No, it's not just your sweet tooth
Kids love the public service announcements released last fall by the Nickelodeon cable network. In these ads, sugar sacks, the kind you buy at the grocery store, lurk under tables, sneak around doors, and disguise themselves as sucrose, glucose, and maltose--"all words that rhyme with gross," says the announcer. The Sugar Association wasn't so amused. It sent Nickelodeon a cease-and-desist letter asking the network to pull the spots and threatening litigation. Nickelodeon says it intends to keep running the ads.
Meanwhile, the Sugar Association will soon have its own ads--being tested in markets in the Midwest and Northwest this summer and rolled out regionally in the fall. The $3 million to $4 million ad campaign, funded by sugar beet growers, is part of an effort to improve the sugar industry's damaged image in the wake of the nation's obesity scare. After several decades of declining sales--much of it lost to cheaper high-fructose corn syrup--the industry felt it needed to "reintroduce the consumer to sugar," says Melanie Miller, a spokeswoman for the Sugar Association. But it may need to do more than reacquaint the public if it wants to keep its privileged position as both a highly protected and consumed commodity. The industry, long used to having its way on Capitol Hill, is threatened from both inside and outside the beltway. Within government, the programs that supported U.S. sugar growers for decades could be in jeopardy. And among consumers, the popularity of diets such as Atkins and South Beach has turned public opinion against sugary foods, and it appears that consumption of some sweets, such as soft drinks, is declining.
Sweet connections. For years, the industry has fought to discredit the idea that sugar is bad for your health, and it has a fair amount of ground to stand on. There's little direct evidence linking sugar to obesity or other chronic diseases, though as nutrition Prof. Marion Nestle puts it, "Sugar keeps bad nutritional company." A study published last year in the Journal of the American Medical Association found that women who drank soda pop or other sweet drinks were more likely to gain weight and had a higher risk for diabetes than other women. Another study, in the Journal of Adolescent Health, found that children who ate some types of sweet foods--candy, soda pop, and sweet bakery goods--were less likely to get all their recommended vitamins than other children. Last year, for the first time, a government committee linked sugar-sweetened beverages to obesity. Then in January, guidelines from the Departments of Agriculture and Health and Human Services made recommendations for sugar consumption stricter than ever before.
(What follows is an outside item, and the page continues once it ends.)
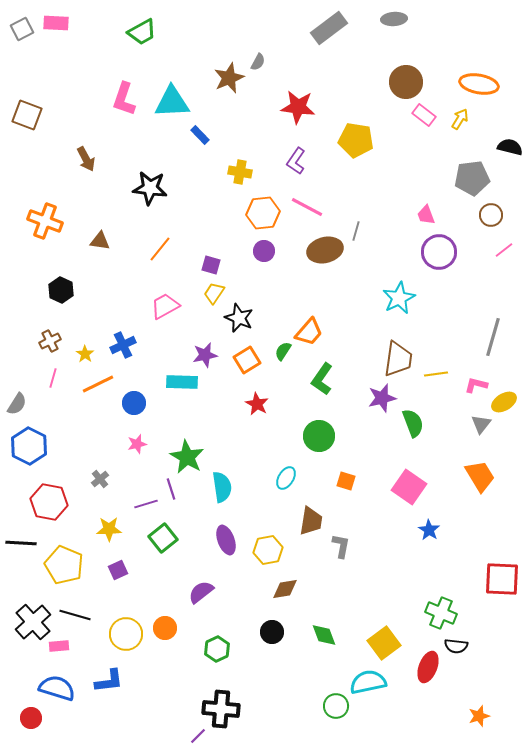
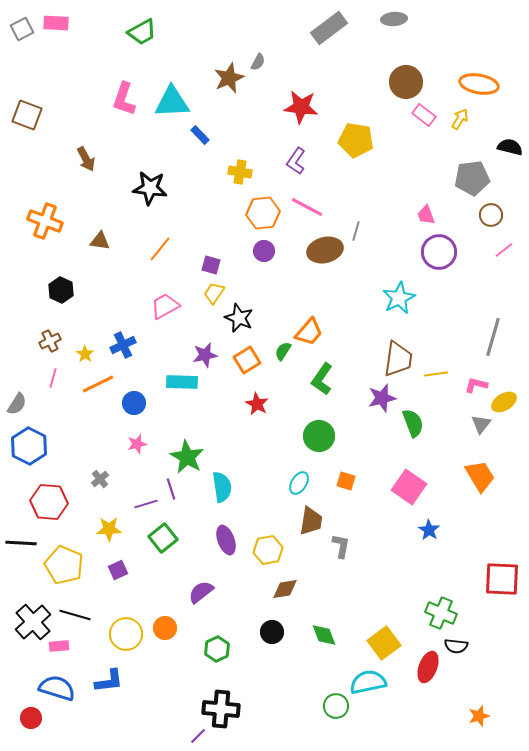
red star at (298, 107): moved 3 px right
cyan ellipse at (286, 478): moved 13 px right, 5 px down
red hexagon at (49, 502): rotated 6 degrees counterclockwise
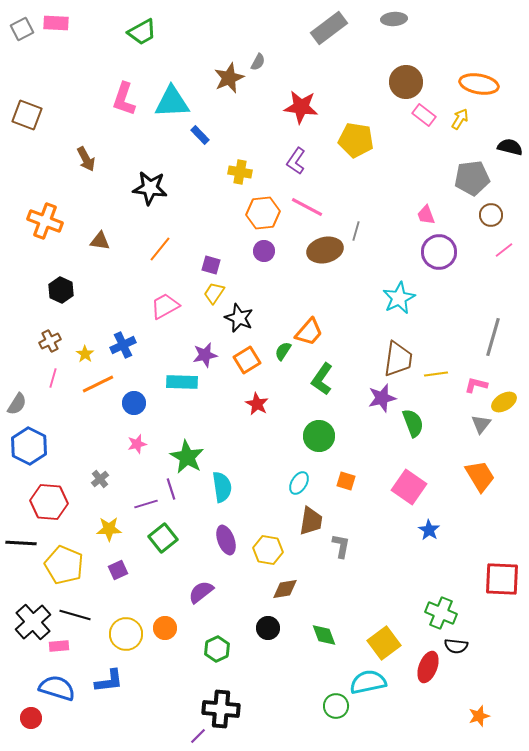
yellow hexagon at (268, 550): rotated 20 degrees clockwise
black circle at (272, 632): moved 4 px left, 4 px up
Politics and dollars. Yet, the sugar industry's real battle may have less to do with diet books than with pocketbooks. Federal law, based on legislation from more than 70 years ago, limits the amount of foreign imports of sugar and guarantees sugar cane and sugar beet farmers a certain price for their sugar. Last year, those protections inflated the U.S. cost of sugar to more than double the world market price--20 cents a pound, compared with 9 cents on the world market. If that system were removed, the Government Accountability Office estimates, consumers would save as much as $1.9 billion. "It is the ultimate protected industry," says Allan Cigler, a political science professor at the University of Kansas.